--- Problem statement ---
Reproduce the text of the listing with every occurrence of "khách hàng" changed to "người mua" and everything else left unchanged. Omit the pictures from your answer.
Supplied data Block Start
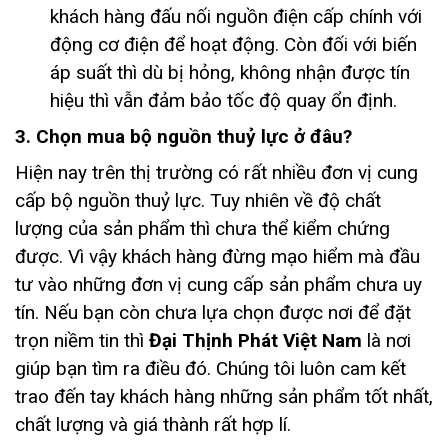
khách hàng đấu nối nguồn điện cấp chính với
động cơ điện để hoạt động. Còn đối với biến
áp suất thì dù bị hỏng, không nhận được tín
hiệu thì vẫn đảm bảo tốc độ quay ổn định.
3. Chọn mua bộ nguồn thuỷ lực ở đâu?
Hiện nay trên thị trường có rất nhiều đơn vị cung
cấp bộ nguồn thuỷ lực. Tuy nhiên về độ chất
lượng của sản phẩm thì chưa thể kiểm chứng
được. Vì vậy khách hàng đừng mạo hiểm mà đầu
tư vào những đơn vị cung cấp sản phẩm chưa uy
tín. Nếu bạn còn chưa lựa chọn được nơi để đặt
trọn niềm tin thì
Đại Thịnh Phát Việt Nam
là nơi
giúp bạn tìm ra điều đó. Chúng tôi luôn cam kết
trao đến tay khách hàng những sản phẩm tốt nhất,
chất lượng và giá thành rất hợp lí.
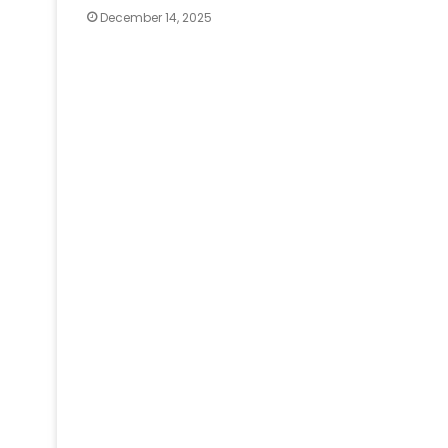
December 14, 2025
Supplied data Block End
--- Written response ---
người mua đấu nối nguồn điện cấp chính với
động cơ điện để hoạt động. Còn đối với biến
áp suất thì dù bị hỏng, không nhận được tín
hiệu thì vẫn đảm bảo tốc độ quay ổn định.
3. Chọn mua bộ nguồn thuỷ lực ở đâu?
Hiện nay trên thị trường có rất nhiều đơn vị cung
cấp bộ nguồn thuỷ lực. Tuy nhiên về độ chất
lượng của sản phẩm thì chưa thể kiểm chứng
được. Vì vậy người mua đừng mạo hiểm mà đầu
tư vào những đơn vị cung cấp sản phẩm chưa uy
tín. Nếu bạn còn chưa lựa chọn được nơi để đặt
trọn niềm tin thì
Đại Thịnh Phát Việt Nam
là nơi
giúp bạn tìm ra điều đó. Chúng tôi luôn cam kết
trao đến tay người mua những sản phẩm tốt nhất,
chất lượng và giá thành rất hợp lí.
December 14, 2025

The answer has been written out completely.